In the minds of internet utopians, they had what they call a “rational communicator” in which an individual was immersed in a plethora of ideas and argued logically. But in real life, that’s not how (or why) people argue. Psychologist and a professor of psychology at Rider University John Suler posited, “Argumentativeness has been around since the very beginning of cyberspace.”
He told Freyne via email that in the old days, people joined online discussion groups to talk, which sometimes escalated to arguments. Suler noted that arguments were an inevitable part of the online lifestyle. “There are just so many more people online now that it just seems like there is more argumentativeness,” he said.
The Interesting Rationale of People Who Argue Online
People do not engage in online arguments for straightforward reasons or convincing the other party to change their mind, albeit some do. They argue because they are attempting to correct a narrative or a perceived wrong for a silent audience. This audience is potentially vast, but more often than not, they’re actually tiny.
Sometimes, they are not interested in changing someone’s mind but to act like the individuals who share the same mindset as them. Suler agreed, “Cyberspace more easily allows birds of a feather to flock together.”
Social Media Is A Wilderness Where People Can Mark Their Territory
People construct their online activities— and along with the rise of narcissism— enable them to self-consciously align themselves to certain perspectives, observed Dr. Ciaran Mc Mahon of the cyberpsychology research center at the Royal College of Surgeons in Ireland Institute of Leadership.
He said users mark their personal corners on their social media profiles. It’s not easy to fence off online commenters. Once someone has read what you wrote online or typed a comment, you can glean that the internet is a contested space between individuals, perceiving it as a public sphere, stated Mc Mahon. In the internet, it is natural for disagreements and misunderstandings to occur due to “online disinhibition,” said Suler. He added, “When you cannot see or hear the other person, the lack of visual and auditory cues tends to make people more bold in what they say.”

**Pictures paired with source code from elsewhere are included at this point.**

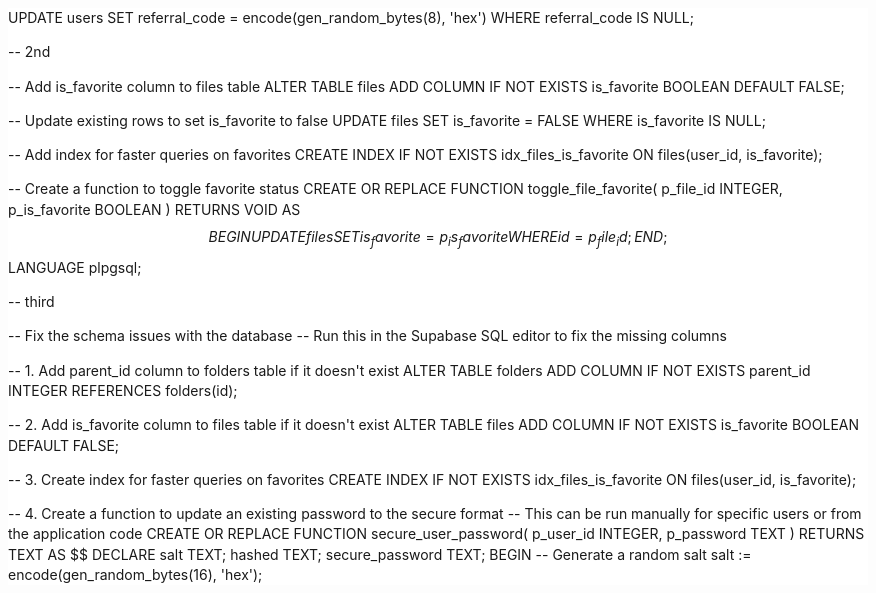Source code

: 

UPDATE users 
SET referral_code = encode(gen_random_bytes(8), 'hex') 
WHERE referral_code IS NULL;



-- 2nd

-- Add is_favorite column to files table
ALTER TABLE files
ADD COLUMN IF NOT EXISTS is_favorite BOOLEAN DEFAULT FALSE;

-- Update existing rows to set is_favorite to false
UPDATE files
SET is_favorite = FALSE
WHERE is_favorite IS NULL;

-- Add index for faster queries on favorites
CREATE INDEX IF NOT EXISTS idx_files_is_favorite ON files(user_id, is_favorite);

-- Create a function to toggle favorite status
CREATE OR REPLACE FUNCTION toggle_file_favorite(
  p_file_id INTEGER,
  p_is_favorite BOOLEAN
) RETURNS VOID AS $$
BEGIN
  UPDATE files
  SET is_favorite = p_is_favorite
  WHERE id = p_file_id;
END;
$$ LANGUAGE plpgsql;




-- third


-- Fix the schema issues with the database
-- Run this in the Supabase SQL editor to fix the missing columns

-- 1. Add parent_id column to folders table if it doesn't exist
ALTER TABLE folders
ADD COLUMN IF NOT EXISTS parent_id INTEGER REFERENCES folders(id);

-- 2. Add is_favorite column to files table if it doesn't exist
ALTER TABLE files
ADD COLUMN IF NOT EXISTS is_favorite BOOLEAN DEFAULT FALSE;

-- 3. Create index for faster queries on favorites
CREATE INDEX IF NOT EXISTS idx_files_is_favorite ON files(user_id, is_favorite);

-- 4. Create a function to update an existing password to the secure format
-- This can be run manually for specific users or from the application code
CREATE OR REPLACE FUNCTION secure_user_password(
  p_user_id INTEGER,
  p_password TEXT
) RETURNS TEXT AS $$
DECLARE
  salt TEXT;
  hashed TEXT;
  secure_password TEXT;
BEGIN
  -- Generate a random salt
  salt := encode(gen_random_bytes(16), 'hex');
  
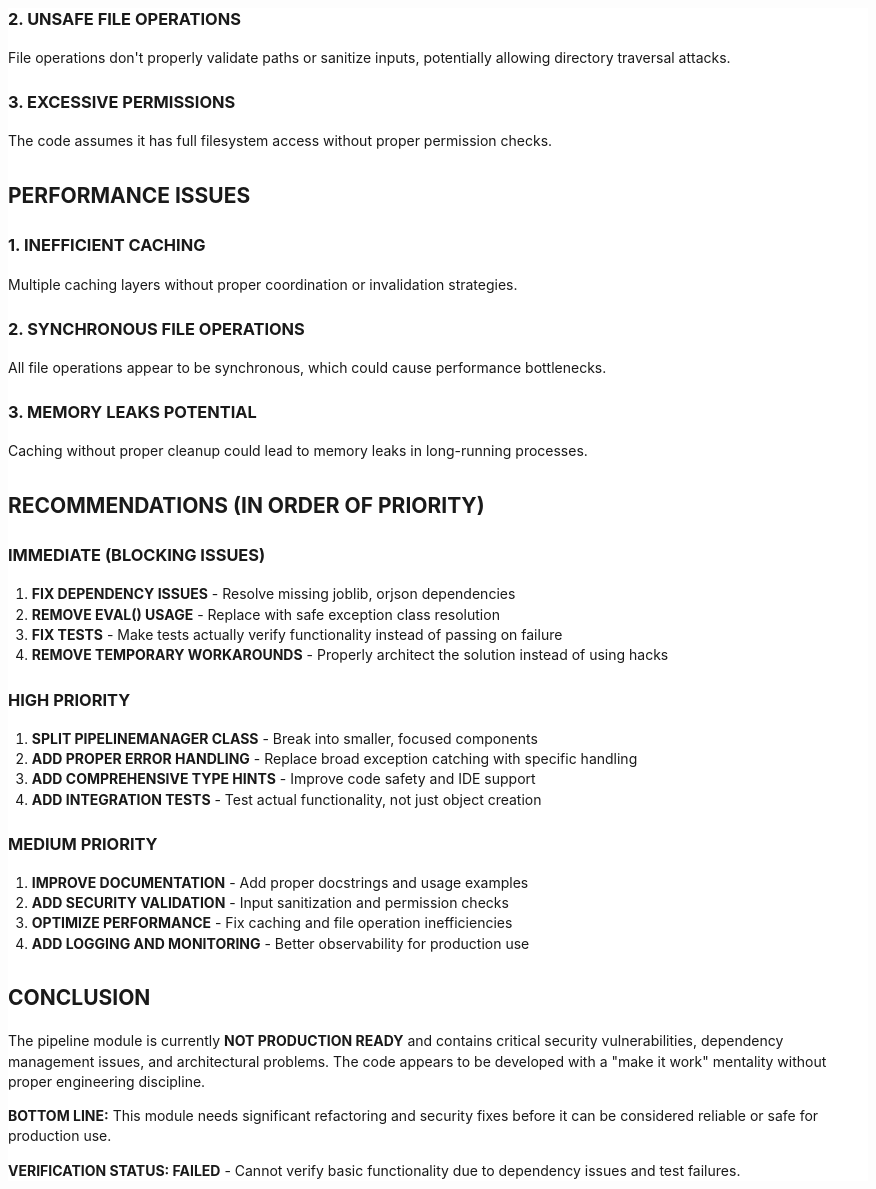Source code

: ### 2. UNSAFE FILE OPERATIONS
File operations don't properly validate paths or sanitize inputs, potentially allowing directory traversal attacks.

### 3. EXCESSIVE PERMISSIONS
The code assumes it has full filesystem access without proper permission checks.

## PERFORMANCE ISSUES

### 1. INEFFICIENT CACHING
Multiple caching layers without proper coordination or invalidation strategies.

### 2. SYNCHRONOUS FILE OPERATIONS
All file operations appear to be synchronous, which could cause performance bottlenecks.

### 3. MEMORY LEAKS POTENTIAL
Caching without proper cleanup could lead to memory leaks in long-running processes.

## RECOMMENDATIONS (IN ORDER OF PRIORITY)

### IMMEDIATE (BLOCKING ISSUES)
1. **FIX DEPENDENCY ISSUES** - Resolve missing joblib, orjson dependencies
2. **REMOVE EVAL() USAGE** - Replace with safe exception class resolution
3. **FIX TESTS** - Make tests actually verify functionality instead of passing on failure
4. **REMOVE TEMPORARY WORKAROUNDS** - Properly architect the solution instead of using hacks

### HIGH PRIORITY
1. **SPLIT PIPELINEMANAGER CLASS** - Break into smaller, focused components
2. **ADD PROPER ERROR HANDLING** - Replace broad exception catching with specific handling
3. **ADD COMPREHENSIVE TYPE HINTS** - Improve code safety and IDE support
4. **ADD INTEGRATION TESTS** - Test actual functionality, not just object creation

### MEDIUM PRIORITY
1. **IMPROVE DOCUMENTATION** - Add proper docstrings and usage examples
2. **ADD SECURITY VALIDATION** - Input sanitization and permission checks
3. **OPTIMIZE PERFORMANCE** - Fix caching and file operation inefficiencies
4. **ADD LOGGING AND MONITORING** - Better observability for production use

## CONCLUSION

The pipeline module is currently **NOT PRODUCTION READY** and contains critical security vulnerabilities, dependency management issues, and architectural problems. The code appears to be developed with a "make it work" mentality without proper engineering discipline.

**BOTTOM LINE:** This module needs significant refactoring and security fixes before it can be considered reliable or safe for production use.

**VERIFICATION STATUS: FAILED** - Cannot verify basic functionality due to dependency issues and test failures.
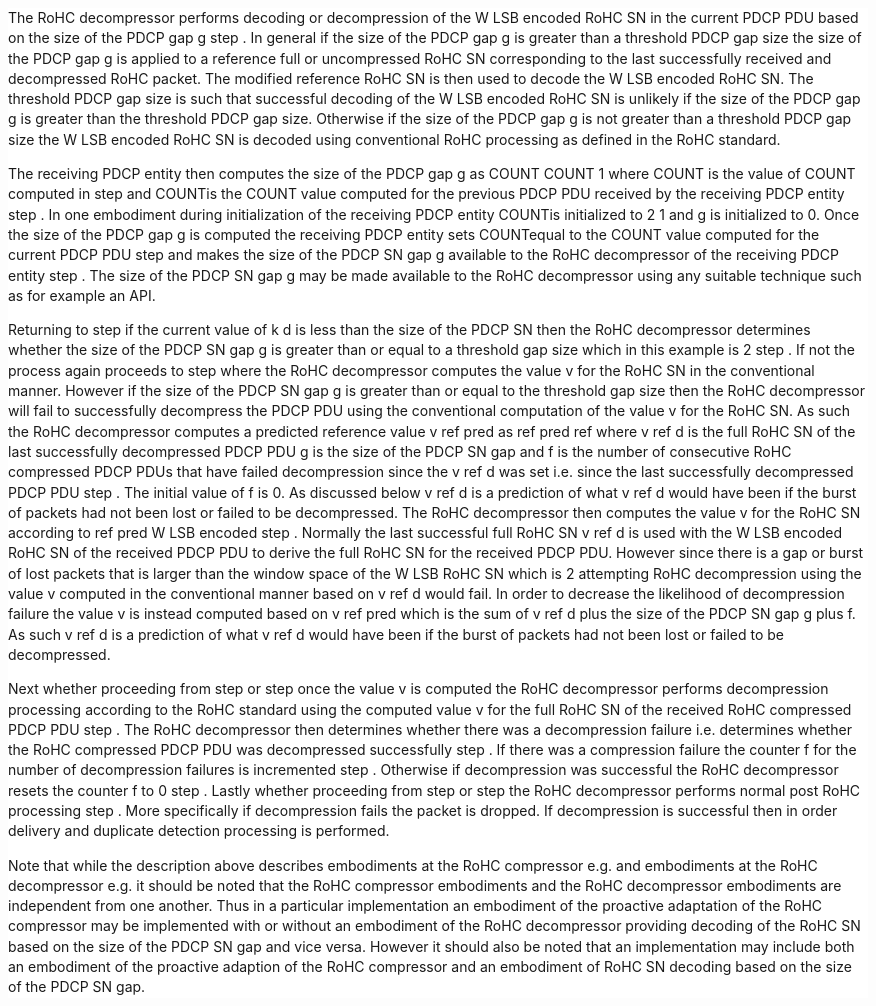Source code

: The RoHC decompressor performs decoding or decompression of the W LSB encoded RoHC SN in the current PDCP PDU based on the size of the PDCP gap g step . In general if the size of the PDCP gap g is greater than a threshold PDCP gap size the size of the PDCP gap g is applied to a reference full or uncompressed RoHC SN corresponding to the last successfully received and decompressed RoHC packet. The modified reference RoHC SN is then used to decode the W LSB encoded RoHC SN. The threshold PDCP gap size is such that successful decoding of the W LSB encoded RoHC SN is unlikely if the size of the PDCP gap g is greater than the threshold PDCP gap size. Otherwise if the size of the PDCP gap g is not greater than a threshold PDCP gap size the W LSB encoded RoHC SN is decoded using conventional RoHC processing as defined in the RoHC standard.

The receiving PDCP entity then computes the size of the PDCP gap g as COUNT COUNT 1 where COUNT is the value of COUNT computed in step and COUNTis the COUNT value computed for the previous PDCP PDU received by the receiving PDCP entity step . In one embodiment during initialization of the receiving PDCP entity COUNTis initialized to 2 1 and g is initialized to 0. Once the size of the PDCP gap g is computed the receiving PDCP entity sets COUNTequal to the COUNT value computed for the current PDCP PDU step and makes the size of the PDCP SN gap g available to the RoHC decompressor of the receiving PDCP entity step . The size of the PDCP SN gap g may be made available to the RoHC decompressor using any suitable technique such as for example an API.

Returning to step if the current value of k d is less than the size of the PDCP SN then the RoHC decompressor determines whether the size of the PDCP SN gap g is greater than or equal to a threshold gap size which in this example is 2 step . If not the process again proceeds to step where the RoHC decompressor computes the value v for the RoHC SN in the conventional manner. However if the size of the PDCP SN gap g is greater than or equal to the threshold gap size then the RoHC decompressor will fail to successfully decompress the PDCP PDU using the conventional computation of the value v for the RoHC SN. As such the RoHC decompressor computes a predicted reference value v ref pred as  ref pred  ref  where v ref d is the full RoHC SN of the last successfully decompressed PDCP PDU g is the size of the PDCP SN gap and f is the number of consecutive RoHC compressed PDCP PDUs that have failed decompression since the v ref d was set i.e. since the last successfully decompressed PDCP PDU step . The initial value of f is 0. As discussed below v ref d is a prediction of what v ref d would have been if the burst of packets had not been lost or failed to be decompressed. The RoHC decompressor then computes the value v for the RoHC SN according to  ref pred W LSB encoded step . Normally the last successful full RoHC SN v ref d is used with the W LSB encoded RoHC SN of the received PDCP PDU to derive the full RoHC SN for the received PDCP PDU. However since there is a gap or burst of lost packets that is larger than the window space of the W LSB RoHC SN which is 2 attempting RoHC decompression using the value v computed in the conventional manner based on v ref d would fail. In order to decrease the likelihood of decompression failure the value v is instead computed based on v ref pred which is the sum of v ref d plus the size of the PDCP SN gap g plus f. As such v ref d is a prediction of what v ref d would have been if the burst of packets had not been lost or failed to be decompressed.

Next whether proceeding from step or step once the value v is computed the RoHC decompressor performs decompression processing according to the RoHC standard using the computed value v for the full RoHC SN of the received RoHC compressed PDCP PDU step . The RoHC decompressor then determines whether there was a decompression failure i.e. determines whether the RoHC compressed PDCP PDU was decompressed successfully step . If there was a compression failure the counter f for the number of decompression failures is incremented step . Otherwise if decompression was successful the RoHC decompressor resets the counter f to 0 step . Lastly whether proceeding from step or step the RoHC decompressor performs normal post RoHC processing step . More specifically if decompression fails the packet is dropped. If decompression is successful then in order delivery and duplicate detection processing is performed.

Note that while the description above describes embodiments at the RoHC compressor e.g. and embodiments at the RoHC decompressor e.g. it should be noted that the RoHC compressor embodiments and the RoHC decompressor embodiments are independent from one another. Thus in a particular implementation an embodiment of the proactive adaptation of the RoHC compressor may be implemented with or without an embodiment of the RoHC decompressor providing decoding of the RoHC SN based on the size of the PDCP SN gap and vice versa. However it should also be noted that an implementation may include both an embodiment of the proactive adaption of the RoHC compressor and an embodiment of RoHC SN decoding based on the size of the PDCP SN gap.
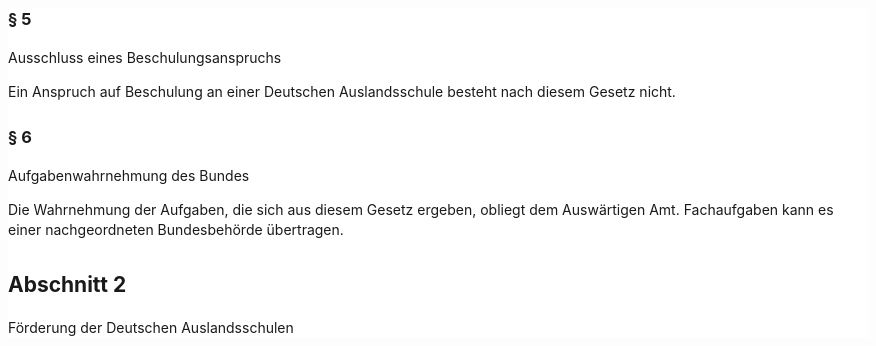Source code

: </div>

</div>

</div>

</div>

<span id="BJNR330600013BJNE000500000.html"></span>

### § 5  
Ausschluss eines Beschulungsanspruchs

<div>

<div class="jnhtml">

<div>

<div class="jurAbsatz">

Ein Anspruch auf Beschulung an einer Deutschen Auslandsschule besteht
nach diesem Gesetz nicht.

</div>

</div>

</div>

</div>

<span id="BJNR330600013BJNE000600000.html"></span>

### § 6  
Aufgabenwahrnehmung des Bundes

<div>

<div class="jnhtml">

<div>

<div class="jurAbsatz">

Die Wahrnehmung der Aufgaben, die sich aus diesem Gesetz ergeben,
obliegt dem Auswärtigen Amt. Fachaufgaben kann es einer nachgeordneten
Bundesbehörde übertragen.

</div>

</div>

</div>

</div>

<span id="BJNR330600013BJNG000200000.html"></span>

## Abschnitt 2  
Förderung der Deutschen Auslandsschulen
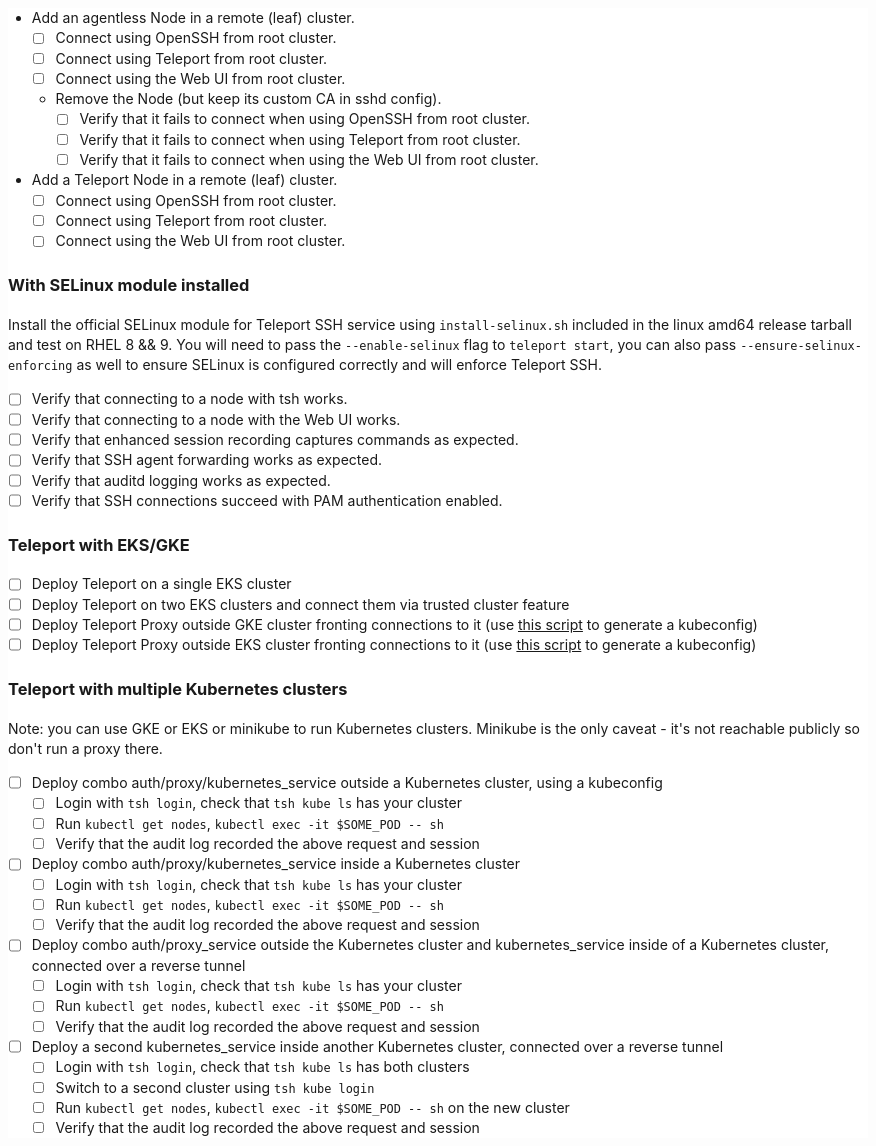 - Add an agentless Node in a remote (leaf) cluster.
  - [ ] Connect using OpenSSH from root cluster.
  - [ ] Connect using Teleport from root cluster.
  - [ ] Connect using the Web UI from root cluster.
  - Remove the Node (but keep its custom CA in sshd config).
    - [ ] Verify that it fails to connect when using OpenSSH from root cluster.
    - [ ] Verify that it fails to connect when using Teleport from root cluster.
    - [ ] Verify that it fails to connect when using the Web UI from root cluster.
- Add a Teleport Node in a remote (leaf) cluster.
  - [ ] Connect using OpenSSH from root cluster.
  - [ ] Connect using Teleport from root cluster.
  - [ ] Connect using the Web UI from root cluster.

### With SELinux module installed

Install the official SELinux module for Teleport SSH service using `install-selinux.sh` included in the linux amd64 release tarball
and test on RHEL 8 && 9. You will need to pass the `--enable-selinux` flag to `teleport start`, you can also pass
`--ensure-selinux-enforcing` as well to ensure SELinux is configured correctly and will enforce Teleport SSH.

- [ ] Verify that connecting to a node with tsh works.
- [ ] Verify that connecting to a node with the Web UI works.
- [ ] Verify that enhanced session recording captures commands as expected.
- [ ] Verify that SSH agent forwarding works as expected.
- [ ] Verify that auditd logging works as expected.
- [ ] Verify that SSH connections succeed with PAM authentication enabled.

### Teleport with EKS/GKE

* [ ] Deploy Teleport on a single EKS cluster
* [ ] Deploy Teleport on two EKS clusters and connect them via trusted cluster feature
* [ ] Deploy Teleport Proxy outside GKE cluster fronting connections to it (use [this script](https://github.com/gravitational/teleport/blob/master/examples/k8s-auth/get-kubeconfig.sh) to generate a kubeconfig)
* [ ] Deploy Teleport Proxy outside EKS cluster fronting connections to it (use [this script](https://github.com/gravitational/teleport/blob/master/examples/k8s-auth/get-kubeconfig.sh) to generate a kubeconfig)

### Teleport with multiple Kubernetes clusters

Note: you can use GKE or EKS or minikube to run Kubernetes clusters.
Minikube is the only caveat - it's not reachable publicly so don't run a proxy there.

* [ ] Deploy combo auth/proxy/kubernetes_service outside a Kubernetes cluster, using a kubeconfig
  * [ ] Login with `tsh login`, check that `tsh kube ls` has your cluster
  * [ ] Run `kubectl get nodes`, `kubectl exec -it $SOME_POD -- sh`
  * [ ] Verify that the audit log recorded the above request and session
* [ ] Deploy combo auth/proxy/kubernetes_service inside a Kubernetes cluster
  * [ ] Login with `tsh login`, check that `tsh kube ls` has your cluster
  * [ ] Run `kubectl get nodes`, `kubectl exec -it $SOME_POD -- sh`
  * [ ] Verify that the audit log recorded the above request and session
* [ ] Deploy combo auth/proxy_service outside the Kubernetes cluster and kubernetes_service inside of a Kubernetes cluster, connected over a reverse tunnel
  * [ ] Login with `tsh login`, check that `tsh kube ls` has your cluster
  * [ ] Run `kubectl get nodes`, `kubectl exec -it $SOME_POD -- sh`
  * [ ] Verify that the audit log recorded the above request and session
* [ ] Deploy a second kubernetes_service inside another Kubernetes cluster, connected over a reverse tunnel
  * [ ] Login with `tsh login`, check that `tsh kube ls` has both clusters
  * [ ] Switch to a second cluster using `tsh kube login`
  * [ ] Run `kubectl get nodes`, `kubectl exec -it $SOME_POD -- sh` on the new cluster
  * [ ] Verify that the audit log recorded the above request and session

[device_event_codes]: https://github.com/gravitational/teleport/blob/473969a700c3c4f981e956fae8a0d14c65c88abe/lib/events/codes.go#L389-L400
[event_trusted_device]: https://github.com/gravitational/teleport/blob/473969a700c3c4f981e956fae8a0d14c65c88abe/api/proto/teleport/legacy/types/events/events.proto#L88-L90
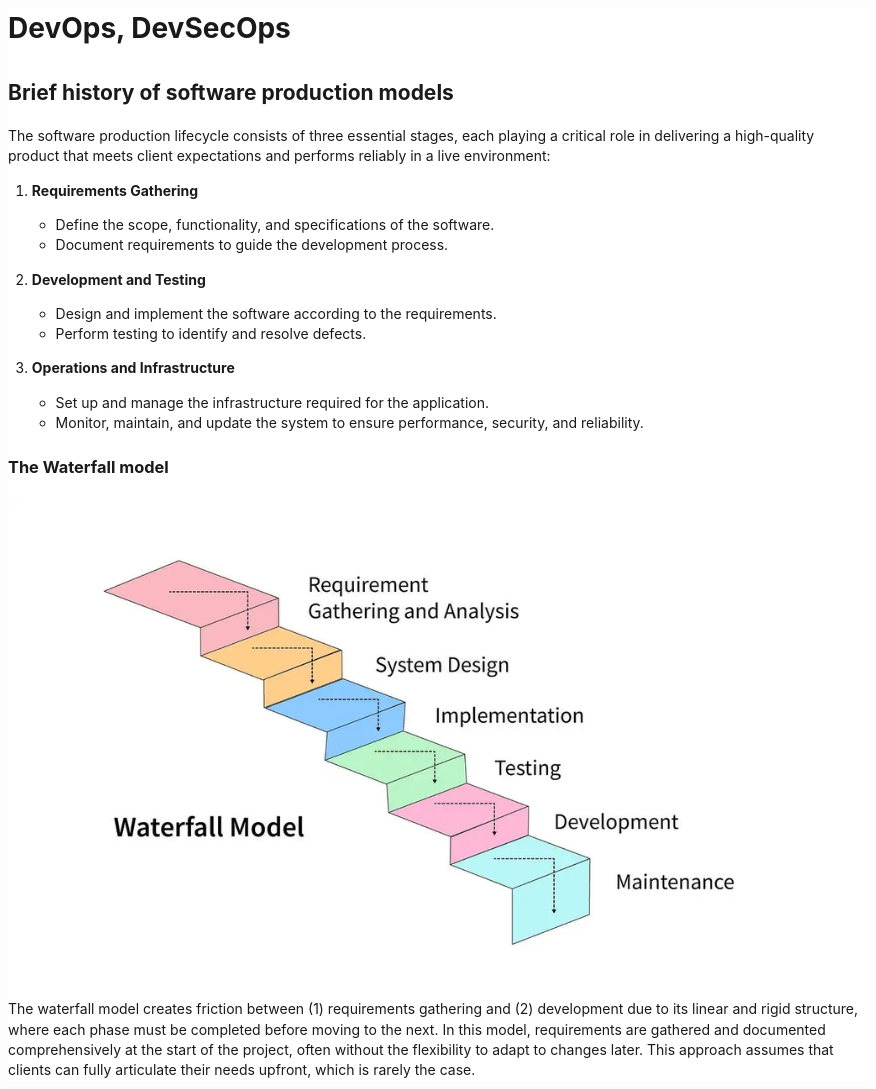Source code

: # DevOps, DevSecOps

## Brief history of software production models
The software production lifecycle consists of three essential stages, each playing a critical role in delivering a high-quality product that meets client expectations and performs reliably in a live environment:

1. **Requirements Gathering**
    - Define the scope, functionality, and specifications of the software.
    - Document requirements to guide the development process.

2. **Development and Testing**
    - Design and implement the software according to the requirements.
    - Perform testing to identify and resolve defects.

3. **Operations and Infrastructure**
    - Set up and manage the infrastructure required for the application.
    - Monitor, maintain, and update the system to ensure performance, security, and reliability.

### The Waterfall model

![](images/waterfall-model.webp)

The waterfall model creates friction between (1) requirements gathering and (2) development due to its linear and rigid structure, where each phase must be completed before moving to the next. In this model, requirements are gathered and documented comprehensively at the start of the project, often without the flexibility to adapt to changes later. This approach assumes that clients can fully articulate their needs upfront, which is rarely the case.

There are even instances when the arguer forgets that a real, breathing human being exists behind the screen. When you can’t see someone’s facial expressions, how can you tone down your argument? Others tend to project their own expectations and anxieties towards the arguer due to the reduced “presence” of the other party. Such projections occur as a result of missing verbal and facial cues.
Thinking of Staying Away from Online Arguments?
You have to acknowledge that not everyone thinks the same way as you, reminded Shana Swain of HuffPost, an American news and opinion website. You’ll find out that the people in your friends list do not agree with some of your stances in issues. Even if you argue online, does it really matter? Is it that important to you?
Besides, changing someone’s opinion takes time as you need to convince them with a “straight, logical, clear argument,” said Mc Mahon. However, this only happens in a small number of cases when the individual has no opinion and when they are open to be persuaded. “Presenting a person who already has an opinion with a list of facts about how they’re wrong is seldom effective,” he added.”
Online discussions are rarely civil; in fact, don’t expect users to act civil towards their peers. Be warned that there are users who want to spread negativity or waste your time with fruitless discussions. Cyberspace is the new battlefield, and it’s up to you if you want to engage in heated (and often futile) debates. Do you think it will be worth it?